[[ EXERCISE DATA open ]]

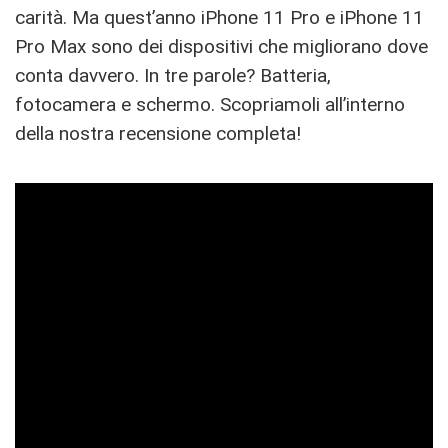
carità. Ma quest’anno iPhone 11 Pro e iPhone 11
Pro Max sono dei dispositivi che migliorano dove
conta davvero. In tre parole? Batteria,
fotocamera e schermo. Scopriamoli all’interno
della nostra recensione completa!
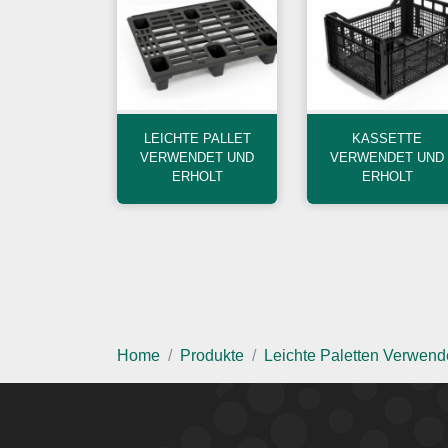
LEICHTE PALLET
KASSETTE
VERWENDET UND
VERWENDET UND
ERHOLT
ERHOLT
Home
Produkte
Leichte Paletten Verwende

[[ EXERCISE DATA closed ]]
[[ EXERCISE DATA open ]]

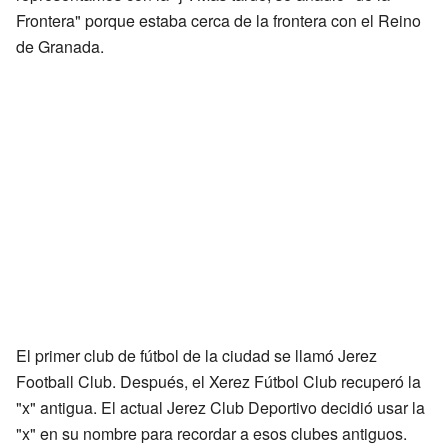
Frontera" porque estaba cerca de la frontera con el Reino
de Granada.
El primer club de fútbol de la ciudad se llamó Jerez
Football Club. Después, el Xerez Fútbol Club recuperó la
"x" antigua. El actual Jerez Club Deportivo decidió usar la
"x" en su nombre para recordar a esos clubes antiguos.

[[ EXERCISE DATA closed ]]

▶ PROBLEM DETAILS
From the data above, copy each line with the string "Jerez" in it.

▶ RESULT
El primer club de fútbol de la ciudad se llamó Jerez
"x" antigua. El actual Jerez Club Deportivo decidió usar la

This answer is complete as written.